» 本文
- - - - - - -
部下から「上司のおかげです」と言われたら育成に失敗したと考える

人は認められたい生き物です。他人からの承認は大切ですが、だからといって「認めてあげる」という発想は危険だと考えています。
なんだか相手を子ども扱いしていると感じるのです。
子ども扱いすると子どもが育ちます。一人前に育って欲しいと願うなら大人扱いをすることだと考えるのです。
かと言って承認が不要というわけではありません。
承認のあり方が大切だと思います。

今日は社員が成長する社長はどんな心構えでいればよいかを考えます。

社長の役割は「ひとしごと」の場をつくること

人は自らの中に向上意欲が芽生えた時に成長します。
その向上意欲はどこから生まれるのでしょうか?それは「自らの行動で引き起こした変化」だと考えます。
人は自ら考え判断し決め行動した結果(変化)を自分で確認、振り返り次に活かすことで成長します。この一連のプロセスを「ひとしごと」と言います。

変化は客観的なものが理想です。自分の行動を上司が褒めてくれたというのも変化だとは思いますが、それは他律的です。
プロの芸人は舞台での観客の反応を気にします。反応が薄かった時に上司(?)から「ウケなかったけど頑張ったね」なんて言われても嬉しくありません。むしろ気持ち悪いと感じると思います。

社長の役割は「ひとしごと」の場をつくることだと考えています。

例えば、僕はここ1年の間に小学生からそれを気付かせてもらいました。
僕のブログでたびたに紹介する柳沢匠飛(タクト)です。


彼は経営をゲームで学ぶ「MG研修」にハマっています。MGでは資本金300から事業を興します。設定は製造業で機械を買い人を雇い、材料購入から販売までを「自分の判断で」行います。
結果は本格的な決算書をつくり評価します。

このゲームの素晴らしいところは人の成長に必要な基礎が埋め込まれていることです。
自ら考え判断し決め行動した結果(客観的な情報)を自分で確認、振り返り次に活かすようにできているのです。
MGでは子どもと言えども一人前の社長として扱われます。「こうした方が良いよ」というアドバイスは誰からももらえません。
一見不親切のように見えますが「ひとしごと」を繰り返す中で成長していくのです。

他人から評価もされません。講師からも。
そんなものは不要なのです。評価は他人からではなく「客観的な結果」がしてくれるから。
褒めて伸ばす、良いところを引き出すといった発想とは次元が違うのです。

社長は「ひとしごと」をやったことに敬意を払うこと

僕はこの1年間で「人の成長」に関して大きな学びを得ました。
タクトの親も僕も、彼の成長の「場」をつくっているだけだと気付いたのです。
「場」とはMGを開催することです。
場の中に成長に必要なすべて埋め込まれているからです。
最近では僕はタクトを子ども扱いしません。
例えば、タクトが決算の数字が合わずに困っていたとします。(これがしょっちゅう合わないのです…)
- - - - - - -
» 課題
本文のうち「部下から「上司のおかげです」と言われたら育成に失敗したと考える」から「承認のあり方が大切だと思います。」までを、両端の語句も含めて一字一句そのまま抜き出してください。 このデータは本文とは別の出典から取ったものです。
- - - - - - -
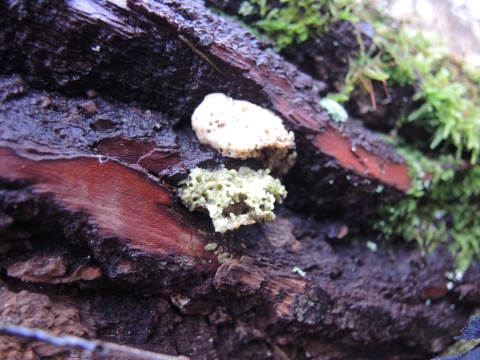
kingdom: Fungi
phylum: Basidiomycota
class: Agaricomycetes
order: Polyporales
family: Polyporaceae
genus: Trametes
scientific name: Trametes suaveolens
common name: vellugtende læderporesvamp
- - - - - - -
» 回答
部下から「上司のおかげです」と言われたら育成に失敗したと考える

人は認められたい生き物です。他人からの承認は大切ですが、だからといって「認めてあげる」という発想は危険だと考えています。
なんだか相手を子ども扱いしていると感じるのです。
子ども扱いすると子どもが育ちます。一人前に育って欲しいと願うなら大人扱いをすることだと考えるのです。
かと言って承認が不要というわけではありません。
承認のあり方が大切だと思います。